PII identification and redaction for streaming jobs is performed only upon complete transcription of the audio segments.

Types of PII Amazon Transcribe can recognize for streaming transcriptions
PII type Description
ADDRESS

A physical address, such as 100 Main Street, Anytown, USA or Suite #12, Building 123. An address can include a street, building, location, city, state, country, county, zip, precinct, neighborhood, and more.

AGE

An individual's age, including the quantity and unit of time. For example, in the phrase I am 40 years old, Amazon Transcribe recognizes '40 years' as an age.

ALL

Redact or identify all PII types listed in this table.

AWS_ACCESS_KEY

A unique identifier that's associated with an AWS secret access key. Your access key ID and secret access key allow you to sign programmatic AWS requests cryptographically.

AWS_SECRET_KEY

A unique identifier that's associated with an AWS access key. Your secret access key and access key ID allow you to sign programmatic AWS requests cryptographically.

BANK_ACCOUNT_NUMBER

A US bank account number. These are typically between 10 - 12 digits long, but Amazon Transcribe also recognizes bank account numbers when only the last 4 digits are present.

BANK_ROUTING

A US bank account routing number. These are typically 9 digits long, but Amazon Transcribe also recognizes routing numbers when only the last 4 digits are present.

CREDIT_DEBIT_CVV

A 3-digit card verification code (CVV) that is present on VISA, MasterCard, and Discover credit and debit cards. In American Express credit or debit cards, it is a 4-digit numeric code.

CREDIT_DEBIT_EXPIRY

The expiration date for a credit or debit card. This number is usually 4 digits long and formatted as month/year or MM/YY. For example, Amazon Transcribe can recognize expiration dates such as 01/21, 01/2021, and Jan 2021.

CREDIT_DEBIT_NUMBER

The number for a credit or debit card. These numbers can vary from 13 to 16 digits in length, but Amazon Transcribe also recognizes credit or debit card numbers when only the last 4 digits are present.

DATE_TIME

A date, which may include the year, month, day, day of week, or time of day. For example, Amazon Transcribe recognizes January 19 2020, 11 am, and Thursday morning as dates. Amazon Transcribe also recognizes partial dates, date ranges, date intervals and decades, such as the 1990s.

DRIVER_ID

A driver's license number. Driver's license numbers consists of alphanumeric characters.

EMAIL

An email address, such as efua.owusu@email.com.

IP_ADDRESS

An IPv4 address, such as 198.51.100.0.

MAC_ADDRESS

A media access control (MAC) address is a unique identifier assigned to a network interface controller (NIC).

NAME

An individual's name. This entity type does not include titles, such as Mr., Mrs., Miss, or Dr. Amazon Transcribe does not apply this entity type to names that are part of organizations or addresses. For example, Amazon Transcribe recognizes the John Doe Organization as an organization, and Jane Doe Street as an address.

PASSPORT_NUMBER

A US passport number. Passport numbers range from six to nine alphanumeric characters.

PASSWORD

An alphanumeric string that is used as a password, such as Myd0GsB!RthD@y7.

PHONE

A phone number. This entity type also includes fax and pager numbers.

PIN

A 4-digit personal identification number (PIN) that allows someone to access their bank account information.

SSN

A Social Security Number (SSN) is a 9-digit number that is issued to US citizens, permanent residents, and temporary working residents. Amazon Transcribe also recognizes Social Security Numbers when only the last 4 digits are present.

URL

A web address, such as www.example.com.

USERNAME

A name or pseudonym that identifies a user's account, such as a login name, screen name, nickname, or handle.

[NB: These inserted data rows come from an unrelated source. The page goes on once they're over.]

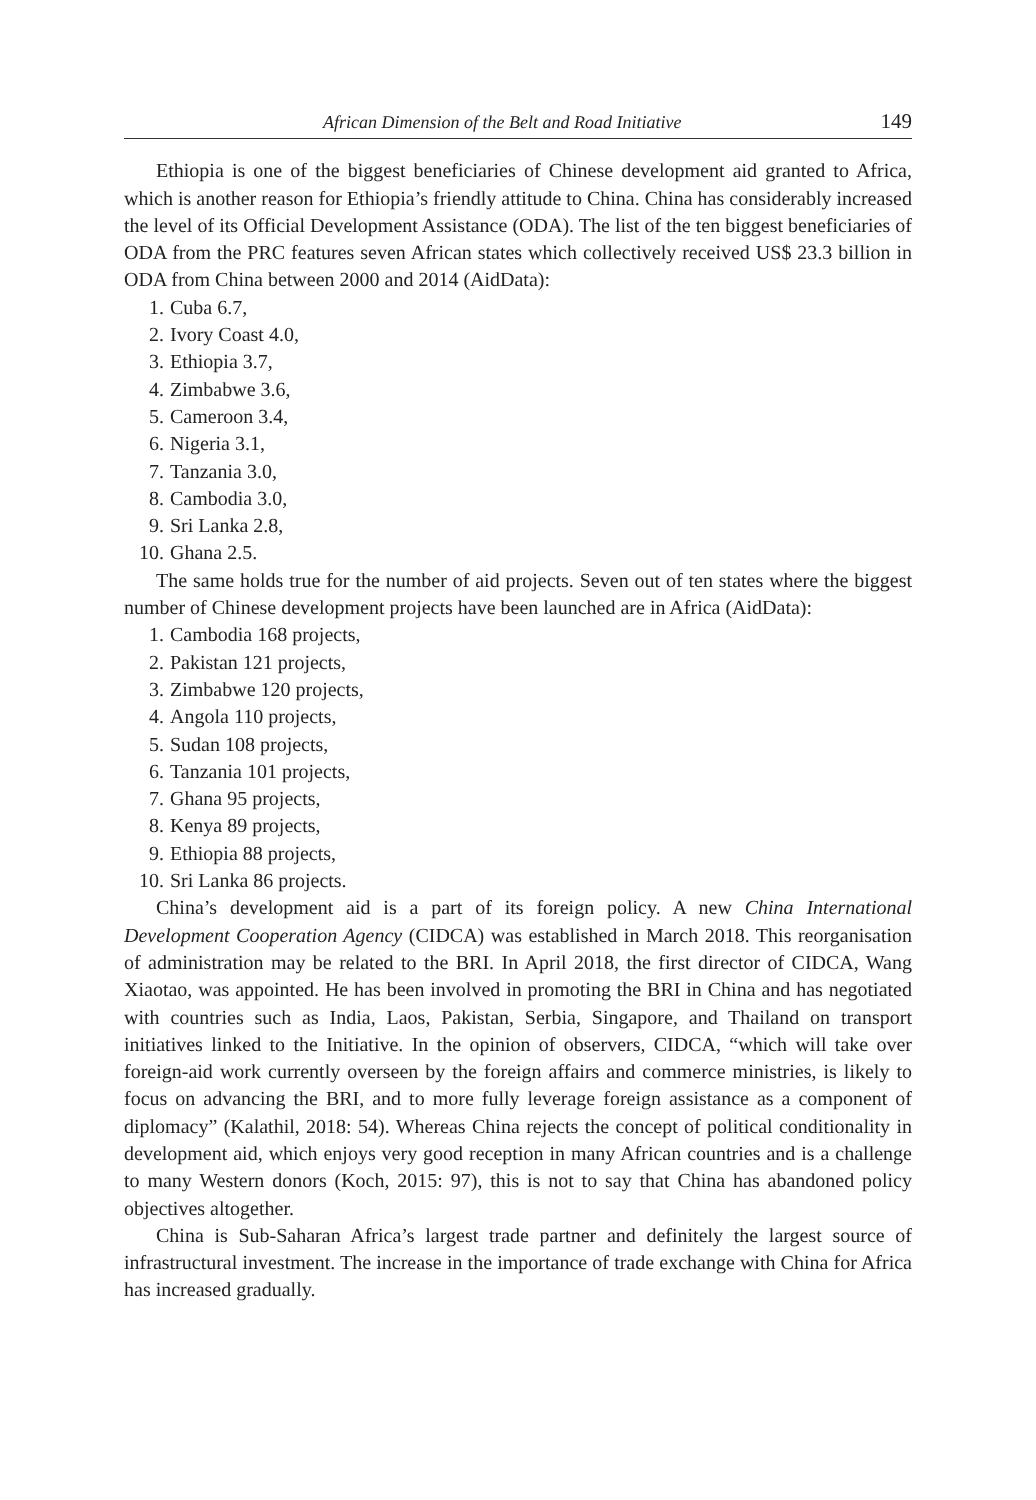African Dimension of the Belt and Road Initiative 149
Ethiopia is one of the biggest beneficiaries of Chinese development aid granted to Africa, which is another reason for Ethiopia’s friendly attitude to China. China has considerably increased the level of its Official Development Assistance (ODA). The list of the ten biggest beneficiaries of ODA from the PRC features seven African states which collectively received US$ 23.3 billion in ODA from China between 2000 and 2014 (AidData):
1. Cuba 6.7,
2. Ivory Coast 4.0,
3. Ethiopia 3.7,
4. Zimbabwe 3.6,
5. Cameroon 3.4,
6. Nigeria 3.1,
7. Tanzania 3.0,
8. Cambodia 3.0,
9. Sri Lanka 2.8,
10. Ghana 2.5.
The same holds true for the number of aid projects. Seven out of ten states where the biggest number of Chinese development projects have been launched are in Africa (AidData):
1. Cambodia 168 projects,
2. Pakistan 121 projects,
3. Zimbabwe 120 projects,
4. Angola 110 projects,
5. Sudan 108 projects,
6. Tanzania 101 projects,
7. Ghana 95 projects,
8. Kenya 89 projects,
9. Ethiopia 88 projects,
10. Sri Lanka 86 projects.
China’s development aid is a part of its foreign policy. A new China International Development Cooperation Agency (CIDCA) was established in March 2018. This reorganisation of administration may be related to the BRI. In April 2018, the first director of CIDCA, Wang Xiaotao, was appointed. He has been involved in promoting the BRI in China and has negotiated with countries such as India, Laos, Pakistan, Serbia, Singapore, and Thailand on transport initiatives linked to the Initiative. In the opinion of observers, CIDCA, “which will take over foreign-aid work currently overseen by the foreign affairs and commerce ministries, is likely to focus on advancing the BRI, and to more fully leverage foreign assistance as a component of diplomacy” (Kalathil, 2018: 54). Whereas China rejects the concept of political conditionality in development aid, which enjoys very good reception in many African countries and is a challenge to many Western donors (Koch, 2015: 97), this is not to say that China has abandoned policy objectives altogether.
China is Sub-Saharan Africa’s largest trade partner and definitely the largest source of infrastructural investment. The increase in the importance of trade exchange with China for Africa has increased gradually.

You can start a streaming transcription using the AWS Management Console, WebSocket, or HTTP/2.

  1. Sign into the AWS Management Console.

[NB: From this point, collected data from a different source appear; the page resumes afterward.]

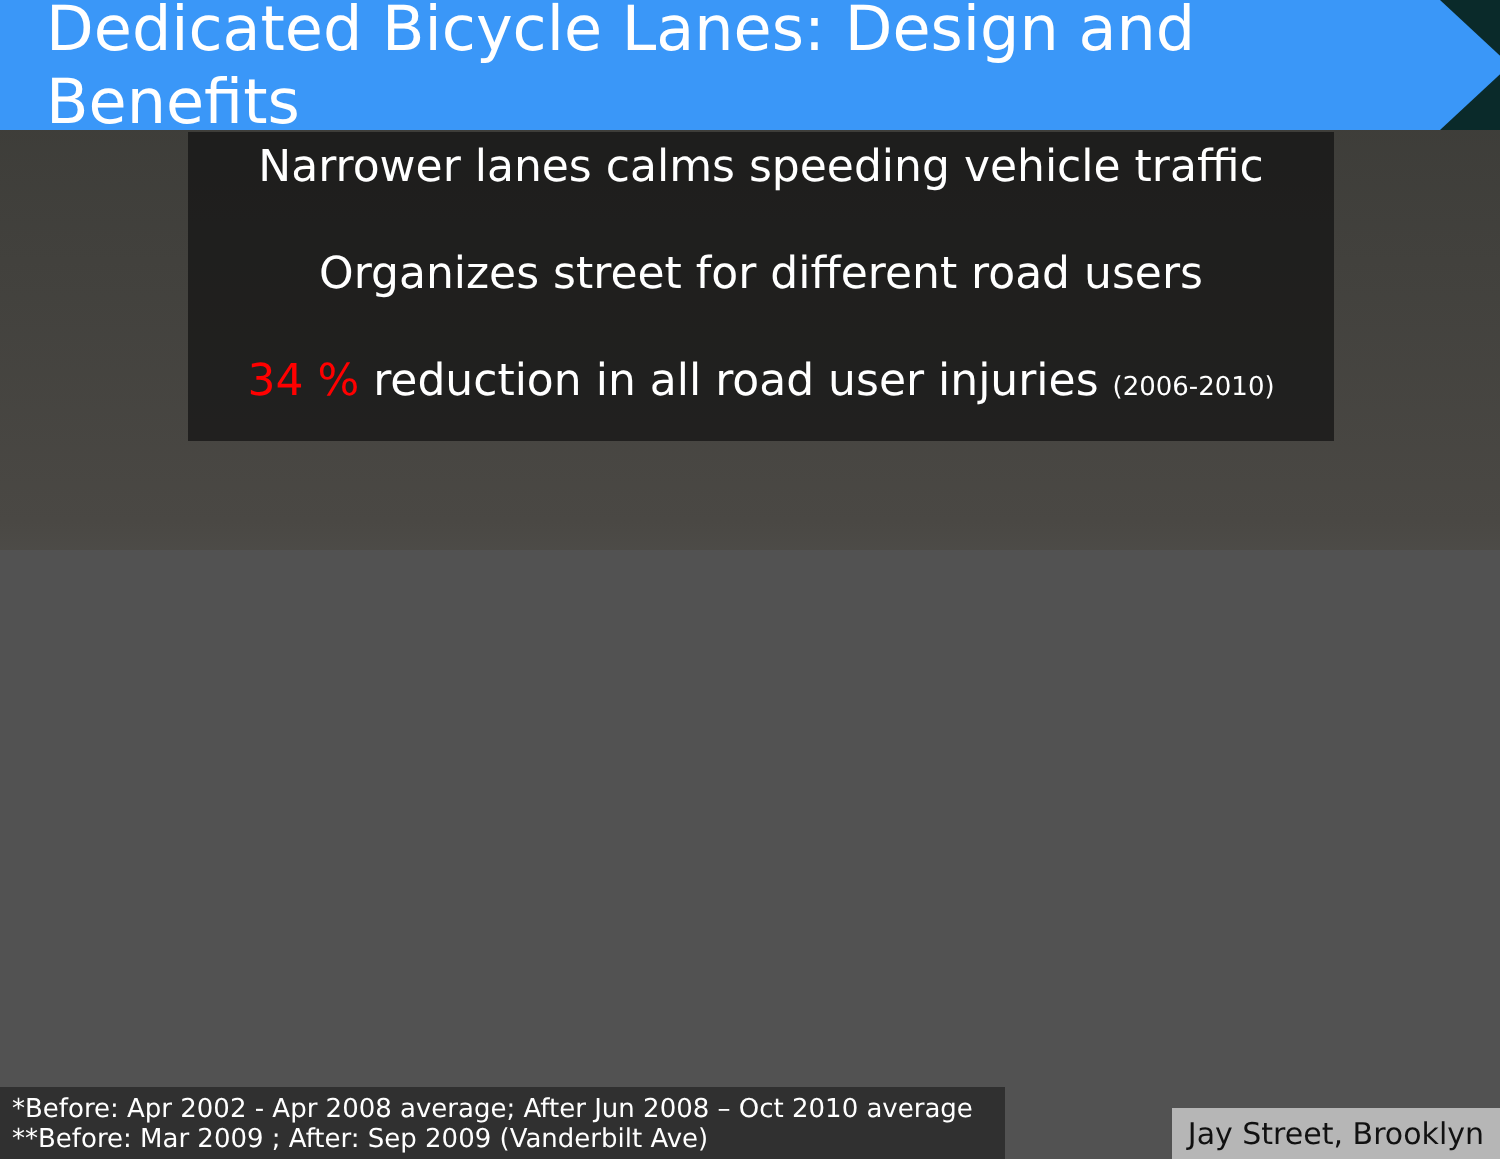Dedicated Bicycle Lanes: Design and Benefits
Narrower lanes calms speeding vehicle traffic
Organizes street for different road users
34 % reduction in all road user injuries (2006-2010)
*Before: Apr 2002 - Apr 2008 average; After Jun 2008 – Oct 2010 average
**Before: Mar 2009 ; After: Sep 2009 (Vanderbilt Ave)
Jay Street, Brooklyn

  2. In the navigation pane, choose Real-time transcription. Scroll down to Content removal settings and expand this field if it is minimized.

  3. Toggle on PII Identification & redaction.

  4. Select either Identification only or Identification & redaction, then select the PII entity types you want to identify or redact in your transcript.

  5. You're now ready to transcribe your stream. Select Start streaming and begin speaking. To end your dictation, select Stop streaming.

This example creates a pre-signed URL that uses either PII Identification or PII redaction in a WebSocket stream. Line breaks have been added for readability. For more information on using WebSocket streams with Amazon Transcribe, see Setting up a WebSocket stream. For more detail on parameters, see StartStreamTranscription.

GET wss://transcribestreaming.us-west-2.amazonaws.com:8443/stream-transcription-websocket? &X-Amz-Algorithm=AWS4-HMAC-SHA256 &X-Amz-Credential=AKIAIOSFODNN7EXAMPLE%2F20220208%2Fus-west-2%2Ftranscribe%2Faws4_request &X-Amz-Date=20220208T235959Z &X-Amz-Expires=250 &X-Amz-Security-Token=security-token &X-Amz-Signature=string &X-Amz-SignedHeaders=content-type%3Bhost%3Bx-amz-date &language-code=en-US &media-encoding=flac &sample-rate=16000 &pii-entity-types=NAME,ADDRESS &content-redaction-type=PII (or &content-identification-type=PII)

You cannot use both content-identification-type and content-redaction-type in the same request.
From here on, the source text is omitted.